Your answer should be the full set of entries, given again without alteration.
*** Extracted information
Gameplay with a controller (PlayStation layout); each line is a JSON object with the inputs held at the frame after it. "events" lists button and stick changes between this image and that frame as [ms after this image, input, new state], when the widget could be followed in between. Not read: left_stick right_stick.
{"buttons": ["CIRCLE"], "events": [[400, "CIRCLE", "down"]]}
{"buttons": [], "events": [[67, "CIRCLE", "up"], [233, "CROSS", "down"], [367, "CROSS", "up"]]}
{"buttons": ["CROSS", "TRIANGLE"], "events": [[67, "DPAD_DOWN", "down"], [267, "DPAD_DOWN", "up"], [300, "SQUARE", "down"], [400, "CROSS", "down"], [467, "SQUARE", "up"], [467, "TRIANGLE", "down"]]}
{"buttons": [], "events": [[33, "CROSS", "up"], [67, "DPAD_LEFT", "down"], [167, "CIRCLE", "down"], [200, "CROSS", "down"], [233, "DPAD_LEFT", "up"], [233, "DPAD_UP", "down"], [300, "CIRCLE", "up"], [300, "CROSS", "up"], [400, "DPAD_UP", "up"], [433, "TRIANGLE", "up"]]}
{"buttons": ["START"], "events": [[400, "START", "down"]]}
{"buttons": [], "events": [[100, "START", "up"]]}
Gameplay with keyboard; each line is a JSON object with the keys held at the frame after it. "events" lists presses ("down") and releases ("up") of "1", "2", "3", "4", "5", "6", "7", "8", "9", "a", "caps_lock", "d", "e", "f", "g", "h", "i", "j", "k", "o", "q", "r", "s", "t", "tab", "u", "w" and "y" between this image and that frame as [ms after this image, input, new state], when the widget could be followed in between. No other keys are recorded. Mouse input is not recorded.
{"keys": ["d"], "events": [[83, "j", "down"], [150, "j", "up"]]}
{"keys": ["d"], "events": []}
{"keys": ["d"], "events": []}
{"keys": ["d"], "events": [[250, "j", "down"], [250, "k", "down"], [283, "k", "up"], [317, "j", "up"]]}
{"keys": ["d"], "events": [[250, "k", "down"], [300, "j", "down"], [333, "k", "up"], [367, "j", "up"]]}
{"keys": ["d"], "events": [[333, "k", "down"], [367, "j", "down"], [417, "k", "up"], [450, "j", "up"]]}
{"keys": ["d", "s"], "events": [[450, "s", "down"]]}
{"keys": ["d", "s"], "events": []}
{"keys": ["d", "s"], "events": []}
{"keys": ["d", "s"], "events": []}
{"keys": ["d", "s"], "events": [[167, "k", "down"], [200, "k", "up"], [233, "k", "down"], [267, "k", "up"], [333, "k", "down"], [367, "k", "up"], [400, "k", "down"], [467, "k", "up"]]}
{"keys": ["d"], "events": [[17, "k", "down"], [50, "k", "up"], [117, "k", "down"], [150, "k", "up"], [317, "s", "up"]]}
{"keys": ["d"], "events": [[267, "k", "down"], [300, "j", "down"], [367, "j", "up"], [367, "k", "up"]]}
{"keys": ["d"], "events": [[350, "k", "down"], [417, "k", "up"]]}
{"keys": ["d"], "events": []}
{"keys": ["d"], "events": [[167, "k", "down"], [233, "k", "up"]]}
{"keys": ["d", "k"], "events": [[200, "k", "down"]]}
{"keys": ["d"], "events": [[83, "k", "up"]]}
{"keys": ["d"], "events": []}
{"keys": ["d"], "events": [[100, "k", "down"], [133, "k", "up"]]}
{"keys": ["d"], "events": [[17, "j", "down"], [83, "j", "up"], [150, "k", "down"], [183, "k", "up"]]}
******
▶ Task solution
Gameplay with a controller (PlayStation layout); each line is a JSON object with the inputs held at the frame after it. "events" lists button and stick changes between this image and that frame as [ms after this image, input, new state], when the widget could be followed in between. Not read: left_stick right_stick.
{"buttons": ["CIRCLE"], "events": [[400, "CIRCLE", "down"]]}
{"buttons": [], "events": [[67, "CIRCLE", "up"], [233, "CROSS", "down"], [367, "CROSS", "up"]]}
{"buttons": ["CROSS", "TRIANGLE"], "events": [[67, "DPAD_DOWN", "down"], [267, "DPAD_DOWN", "up"], [300, "SQUARE", "down"], [400, "CROSS", "down"], [467, "SQUARE", "up"], [467, "TRIANGLE", "down"]]}
{"buttons": [], "events": [[33, "CROSS", "up"], [67, "DPAD_LEFT", "down"], [167, "CIRCLE", "down"], [200, "CROSS", "down"], [233, "DPAD_LEFT", "up"], [233, "DPAD_UP", "down"], [300, "CIRCLE", "up"], [300, "CROSS", "up"], [400, "DPAD_UP", "up"], [433, "TRIANGLE", "up"]]}
{"buttons": ["START"], "events": [[400, "START", "down"]]}
{"buttons": [], "events": [[100, "START", "up"]]}
Gameplay with keyboard; each line is a JSON object with the keys held at the frame after it. "events" lists presses ("down") and releases ("up") of "1", "2", "3", "4", "5", "6", "7", "8", "9", "a", "caps_lock", "d", "e", "f", "g", "h", "i", "j", "k", "o", "q", "r", "s", "t", "tab", "u", "w" and "y" between this image and that frame as [ms after this image, input, new state], when the widget could be followed in between. No other keys are recorded. Mouse input is not recorded.
{"keys": ["d"], "events": [[83, "j", "down"], [150, "j", "up"]]}
{"keys": ["d"], "events": []}
{"keys": ["d"], "events": []}
{"keys": ["d"], "events": [[250, "j", "down"], [250, "k", "down"], [283, "k", "up"], [317, "j", "up"]]}
{"keys": ["d"], "events": [[250, "k", "down"], [300, "j", "down"], [333, "k", "up"], [367, "j", "up"]]}
{"keys": ["d"], "events": [[333, "k", "down"], [367, "j", "down"], [417, "k", "up"], [450, "j", "up"]]}
{"keys": ["d", "s"], "events": [[450, "s", "down"]]}
{"keys": ["d", "s"], "events": []}
{"keys": ["d", "s"], "events": []}
{"keys": ["d", "s"], "events": []}
{"keys": ["d", "s"], "events": [[167, "k", "down"], [200, "k", "up"], [233, "k", "down"], [267, "k", "up"], [333, "k", "down"], [367, "k", "up"], [400, "k", "down"], [467, "k", "up"]]}
{"keys": ["d"], "events": [[17, "k", "down"], [50, "k", "up"], [117, "k", "down"], [150, "k", "up"], [317, "s", "up"]]}
{"keys": ["d"], "events": [[267, "k", "down"], [300, "j", "down"], [367, "j", "up"], [367, "k", "up"]]}
{"keys": ["d"], "events": [[350, "k", "down"], [417, "k", "up"]]}
{"keys": ["d"], "events": []}
{"keys": ["d"], "events": [[167, "k", "down"], [233, "k", "up"]]}
{"keys": ["d", "k"], "events": [[200, "k", "down"]]}
{"keys": ["d"], "events": [[83, "k", "up"]]}
{"keys": ["d"], "events": []}
{"keys": ["d"], "events": [[100, "k", "down"], [133, "k", "up"]]}
{"keys": ["d"], "events": [[17, "j", "down"], [83, "j", "up"], [150, "k", "down"], [183, "k", "up"]]}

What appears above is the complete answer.